Réparer l'injustice

En 2018, l’IFJD – Institut Louis Joinet  s’engage dans un projet de recherche concernant l’affaire Maurice Audin. 

Jeune mathématicien, militant communiste, Maurice Audin a été arrêté le 11 juin 1957 à Alger par des hommes de la 10ème division parachutiste de l’armée française. La législation des pouvoirs spéciaux avait en effet permis la délégation des pouvoirs de police à l’armée. Celle-ci pouvait alors, en toute légalité, arrêter, détenir et interroger tout individu. Comme des milliers d’autres, soumis à la torture, Maurice Audin est décédé dans des circonstances qui restent inconnues et son corps n’a jamais été retrouvé. Sa femme, Josette, s’est immédiatement engagé pour rechercher la vérité et dénoncer la disparition de son mari, l’armée prétendant qu’il s’était évadé.
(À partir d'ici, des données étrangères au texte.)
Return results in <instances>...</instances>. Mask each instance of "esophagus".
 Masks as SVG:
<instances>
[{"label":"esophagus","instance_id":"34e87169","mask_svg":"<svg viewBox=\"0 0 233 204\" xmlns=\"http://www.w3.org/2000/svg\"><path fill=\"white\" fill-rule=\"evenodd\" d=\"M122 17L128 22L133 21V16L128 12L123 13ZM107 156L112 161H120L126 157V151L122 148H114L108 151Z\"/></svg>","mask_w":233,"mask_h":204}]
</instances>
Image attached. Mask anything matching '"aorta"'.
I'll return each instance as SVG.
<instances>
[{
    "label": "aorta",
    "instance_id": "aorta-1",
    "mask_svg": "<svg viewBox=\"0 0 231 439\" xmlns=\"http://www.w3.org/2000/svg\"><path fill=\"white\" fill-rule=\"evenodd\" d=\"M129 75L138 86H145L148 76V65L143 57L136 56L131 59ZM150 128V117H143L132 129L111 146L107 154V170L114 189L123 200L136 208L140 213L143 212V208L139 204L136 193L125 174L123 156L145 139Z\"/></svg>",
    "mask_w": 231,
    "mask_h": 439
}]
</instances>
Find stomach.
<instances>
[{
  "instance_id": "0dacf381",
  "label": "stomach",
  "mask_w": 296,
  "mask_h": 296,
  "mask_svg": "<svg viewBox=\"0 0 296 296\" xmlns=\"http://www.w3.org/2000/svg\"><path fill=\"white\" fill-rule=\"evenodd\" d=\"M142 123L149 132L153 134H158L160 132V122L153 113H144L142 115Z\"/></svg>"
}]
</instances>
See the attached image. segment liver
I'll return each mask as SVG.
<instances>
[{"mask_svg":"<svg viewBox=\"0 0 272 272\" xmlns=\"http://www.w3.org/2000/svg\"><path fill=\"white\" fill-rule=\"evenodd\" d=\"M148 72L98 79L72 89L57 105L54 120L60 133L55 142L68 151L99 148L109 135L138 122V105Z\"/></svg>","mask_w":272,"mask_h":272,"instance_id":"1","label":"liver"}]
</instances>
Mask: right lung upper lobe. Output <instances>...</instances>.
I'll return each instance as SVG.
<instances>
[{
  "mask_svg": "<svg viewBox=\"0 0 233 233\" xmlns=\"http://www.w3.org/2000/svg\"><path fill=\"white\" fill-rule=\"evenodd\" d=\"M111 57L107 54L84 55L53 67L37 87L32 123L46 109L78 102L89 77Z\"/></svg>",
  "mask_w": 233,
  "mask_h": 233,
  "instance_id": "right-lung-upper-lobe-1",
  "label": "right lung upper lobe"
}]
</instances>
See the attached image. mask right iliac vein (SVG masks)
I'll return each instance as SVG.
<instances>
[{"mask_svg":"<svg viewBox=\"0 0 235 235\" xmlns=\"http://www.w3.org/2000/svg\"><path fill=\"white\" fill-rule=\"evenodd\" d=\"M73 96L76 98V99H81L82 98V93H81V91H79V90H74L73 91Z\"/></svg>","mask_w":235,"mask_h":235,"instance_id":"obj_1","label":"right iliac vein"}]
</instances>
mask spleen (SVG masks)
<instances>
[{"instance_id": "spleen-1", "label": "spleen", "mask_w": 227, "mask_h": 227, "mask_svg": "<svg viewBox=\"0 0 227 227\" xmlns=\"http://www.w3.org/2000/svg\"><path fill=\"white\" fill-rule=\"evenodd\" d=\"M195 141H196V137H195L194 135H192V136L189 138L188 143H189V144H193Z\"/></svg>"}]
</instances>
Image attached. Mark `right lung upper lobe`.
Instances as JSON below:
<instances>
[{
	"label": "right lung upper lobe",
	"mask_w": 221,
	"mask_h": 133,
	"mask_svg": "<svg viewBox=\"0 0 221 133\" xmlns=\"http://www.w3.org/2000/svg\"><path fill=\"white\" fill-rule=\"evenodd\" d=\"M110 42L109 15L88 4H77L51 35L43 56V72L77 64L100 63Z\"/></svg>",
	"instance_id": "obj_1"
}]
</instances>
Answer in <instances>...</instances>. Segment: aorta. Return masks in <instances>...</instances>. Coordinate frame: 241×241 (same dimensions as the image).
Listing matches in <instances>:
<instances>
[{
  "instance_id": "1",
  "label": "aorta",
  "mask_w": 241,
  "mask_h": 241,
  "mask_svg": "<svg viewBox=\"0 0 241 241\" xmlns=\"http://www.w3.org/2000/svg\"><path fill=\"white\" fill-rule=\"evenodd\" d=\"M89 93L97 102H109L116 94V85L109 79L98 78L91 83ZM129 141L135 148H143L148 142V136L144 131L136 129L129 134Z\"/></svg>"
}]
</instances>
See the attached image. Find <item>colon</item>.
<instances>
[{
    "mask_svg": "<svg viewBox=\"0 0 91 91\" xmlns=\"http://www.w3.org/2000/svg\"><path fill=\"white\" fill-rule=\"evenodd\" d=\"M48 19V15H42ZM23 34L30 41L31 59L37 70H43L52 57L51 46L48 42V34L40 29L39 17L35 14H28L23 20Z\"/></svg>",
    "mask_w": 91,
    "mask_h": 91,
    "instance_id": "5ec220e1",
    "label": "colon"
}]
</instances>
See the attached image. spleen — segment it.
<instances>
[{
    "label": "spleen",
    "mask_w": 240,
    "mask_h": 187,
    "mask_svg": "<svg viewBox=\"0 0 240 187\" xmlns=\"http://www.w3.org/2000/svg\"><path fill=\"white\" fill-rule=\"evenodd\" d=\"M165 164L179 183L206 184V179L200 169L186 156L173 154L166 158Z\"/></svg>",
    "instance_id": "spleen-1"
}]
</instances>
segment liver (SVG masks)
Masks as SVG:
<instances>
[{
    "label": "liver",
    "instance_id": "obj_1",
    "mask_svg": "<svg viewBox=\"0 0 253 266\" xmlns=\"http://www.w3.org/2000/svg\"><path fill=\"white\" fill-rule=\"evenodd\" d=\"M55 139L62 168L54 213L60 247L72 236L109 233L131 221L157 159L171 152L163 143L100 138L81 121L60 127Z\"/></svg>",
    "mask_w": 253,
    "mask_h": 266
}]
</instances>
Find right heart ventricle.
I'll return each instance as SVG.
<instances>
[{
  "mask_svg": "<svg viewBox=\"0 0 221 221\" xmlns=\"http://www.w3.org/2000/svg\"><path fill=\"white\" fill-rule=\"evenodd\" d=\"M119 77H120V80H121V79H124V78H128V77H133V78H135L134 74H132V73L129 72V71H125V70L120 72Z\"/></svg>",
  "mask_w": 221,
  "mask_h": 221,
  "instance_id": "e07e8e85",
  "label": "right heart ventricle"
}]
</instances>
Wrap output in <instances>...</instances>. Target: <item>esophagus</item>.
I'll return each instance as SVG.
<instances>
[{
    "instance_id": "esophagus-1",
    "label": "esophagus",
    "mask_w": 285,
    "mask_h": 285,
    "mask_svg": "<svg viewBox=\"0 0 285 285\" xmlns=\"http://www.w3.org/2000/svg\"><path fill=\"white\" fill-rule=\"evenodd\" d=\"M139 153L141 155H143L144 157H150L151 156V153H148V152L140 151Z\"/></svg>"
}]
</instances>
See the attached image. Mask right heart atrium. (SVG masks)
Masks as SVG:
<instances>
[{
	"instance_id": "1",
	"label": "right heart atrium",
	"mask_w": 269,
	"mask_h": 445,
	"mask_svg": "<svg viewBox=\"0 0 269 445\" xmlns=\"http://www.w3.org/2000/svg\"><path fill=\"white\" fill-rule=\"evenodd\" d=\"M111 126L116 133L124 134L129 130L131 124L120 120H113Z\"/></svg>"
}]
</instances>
Son combat incessant a abouti à une déclaration du Président Emmanuel Macron, le 13 septembre 2018, reconnaissant la responsabilité de l’État français dans les disparitions de la guerre d’indépendance algérienne, y compris dans celle de Maurice Audin.

Le livre

Coordination et édition

En 2019, le projet de recherche Maurice Audin a abouti à la publication du livre Réparer l’injustice : l’affaire Maurice Audin, coordonné par Sylvie Thénault et Magalie Besse disponible aux éditions LGDJ.

Présentation

Si l’IFJD avait initié cet ouvrage dans le cadre de sa série consacrée aux relations entre Justice transitionnelle et histoire, avant cette déclaration, le recours à cet instrument, typique des processus de Justice transitionnelle et marquant une rupture fondamentale dans les politiques publiques de traitement du passé en France concernant la guerre d’indépendance algérienne, en a renouvelé l’intérêt. Au prisme de cette affaire, ce livre collectif poursuit l’ambition de nourrir la réflexion autour de deux questions : est-il possible de réparer l’injustice ? Comment la Justice transitionnelle peut-elle y contribuer, y compris en régime démocratique ? 

Après une première partie faisant le constat d’une impossible vérité, l’ouvrage revient sur les engagements qui ont fait de la disparition de Maurice Audin une Affaire française comparée à l’Affaire Dreyfus. Il analyse ensuite les mécanismes de la raison d’Etat qui ont entravé la recherche de la vérité, d’une part, et reconnaissance politique, d’autre part. La mémoire autour de l’Affaire, y compris en Algérie, et la portée de la déclaration présidentielle, sont enfin abordées.